Perhaps the paid professionals we need to thank most of all and who are frequently the recipients of our complaints and rarely our gratitude are our children’s teachers. They deserve our respect and appreciation for the hours and effort they put in trying to educate our children, really doing some parts of our job for us. My abovementioned friend was my role model here as well. Her children were a little older than mine and I watched her write thank you notes at the end of the year to all of their teachers. I don’t think most teachers need another box of candy but a note expressing gratitude means a lot. Being specific makes a difference here as well. “You opened my daughter up to the world of reading; I can’t thank you enough.” “You made history come alive for my son; I am really grateful.” “You helped her over her fear of math and I appreciate how patient you were about it.” These are the kinds of notes that teachers save long after “The world’s best teacher” mug has been broken.
And along the same lines, we frequently forget to thank the people who mean the most to us – our close friends and family – who are always doing kindness for us and which we frequently take for granted. In this world of texts and emails, written notes still make a difference. It’s still nice to receive a written thank you for a dinner served, an event hosted, a special effort made. When my friend’s youngest daughter got married a few years ago, we were among the hosts for sheva brachos for the young couple. The thank you note I received took my breath away. It was an ode to friendship and a lesson in appreciation. I don’t want to reveal something too personal but the gist covered love, years of friendship, gourmet appetizers and fancy desserts! I hope to follow her example in this area as well.
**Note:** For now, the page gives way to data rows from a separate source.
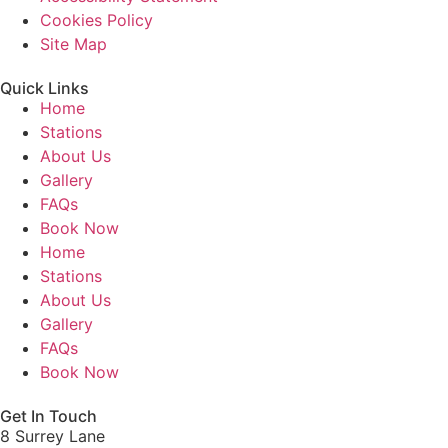
Cookies Policy
Site Map
Quick Links
Home
Stations
About Us
Gallery
FAQs
Book Now
Home
Stations
About Us
Gallery
FAQs
Book Now
Get In Touch
8 Surrey Lane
And lastly, let’s address our most significant relationships where gratitude cannot be expressed often enough –our spouses and our Creator. With our spouse, not only do we often take their kindness for granted but we may just assume they are doing their job. I believe I can safely promise you a better marriage if you say thank you – whether you are feeling appreciative or not, whether you think it’s your due or not, whether you think it’s a big deal or not. “Thanks for making dinner when you had such a long day.” “Thanks for stopping at the dry cleaners for me even though it was out of your way.” “Thanks for checking the locks.” “Thanks for getting up with the baby.” “Thanks for marrying me!!” The list is endless and we should never stop.
So too with the Almighty. We say the morning blessings to help focus our gratitude. We begin the day with an appreciation of the gift of life and move on to specific aspects of that gift. It is true in formal prayer and it should be true when we use our own words as well. Like our relationships with educators, we frequently share out complaints and frustrations with the Almighty and not our gratitude. “Thanks for such beautiful day.” “Thanks for the ability to think, to learn and to grow.” “Thanks for making me a part of the Jewish people.” “Thanks for my family.” “Thanks for giving me a relationship with You.”
Small children say a limited thank you in small meek voices. They are self-centered and haven’t learned about building relationships with others. Mature adults should say it in deep, mellifluous tones – with a richness of nuance and expression. We should say it with feeling.